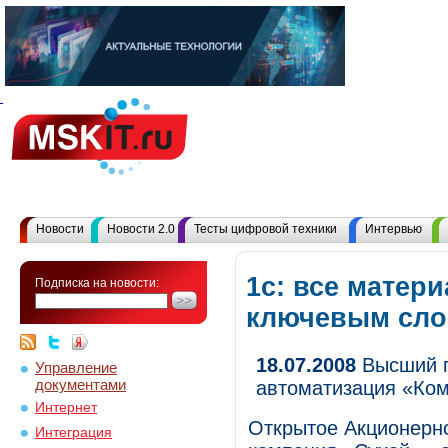
Новости
Новости 2.0
Тесты цифровой техники
Интервью
1с: все матер
Подписка на новости:
ключевым сл
18.07.2008
Высший п
Управление
документами
автоматизация «Ко
Интернет
Открытое Акционерн
Интеграция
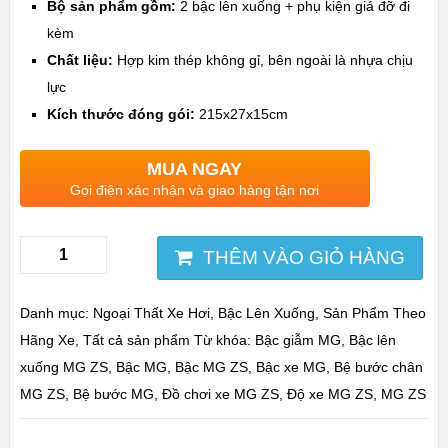
Bộ sản phẩm gồm:
2 bậc lên xuống + phụ kiện giá đỡ đi
kèm
Chất liệu:
Hợp kim thép không gỉ, bên ngoài là nhựa chịu
lực
Kích thước đóng gói:
215x27x15cm
MUA NGAY
Gọi điện xác nhận và giao hàng tận nơi
THÊM VÀO GIỎ HÀNG
Danh mục:
Ngoại Thất Xe Hơi
,
Bậc Lên Xuống
,
Sản Phẩm Theo
Hãng Xe
,
Tất cả sản phẩm
Từ khóa:
Bậc giẫm MG
,
Bậc lên
xuống MG ZS
,
Bậc MG
,
Bậc MG ZS
,
Bậc xe MG
,
Bệ bước chân
MG ZS
,
Bệ bước MG
,
Đồ chơi xe MG ZS
,
Độ xe MG ZS
,
MG ZS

→ Task statement
Rewrite the text read from every item, putting "MG HS" wherever "MG ZS" appears and changing nothing else. Leave out the pictures.

→ Result of this task
Новости
Новости 2.0
Тесты цифровой техники
Интервью
1с: все матер
Подписка на новости:
ключевым сл
18.07.2008
Высший п
Управление
документами
автоматизация «Ко
Интернет
Открытое Акционерн
Интеграция
Bộ sản phẩm gồm:
2 bậc lên xuống + phụ kiện giá đỡ đi
kèm
Chất liệu:
Hợp kim thép không gỉ, bên ngoài là nhựa chịu
lực
Kích thước đóng gói:
215x27x15cm
MUA NGAY
Gọi điện xác nhận và giao hàng tận nơi
THÊM VÀO GIỎ HÀNG
Danh mục:
Ngoại Thất Xe Hơi
,
Bậc Lên Xuống
,
Sản Phẩm Theo
Hãng Xe
,
Tất cả sản phẩm
Từ khóa:
Bậc giẫm MG
,
Bậc lên
xuống MG HS
,
Bậc MG
,
Bậc MG HS
,
Bậc xe MG
,
Bệ bước chân
MG HS
,
Bệ bước MG
,
Đồ chơi xe MG HS
,
Độ xe MG HS
,
MG HS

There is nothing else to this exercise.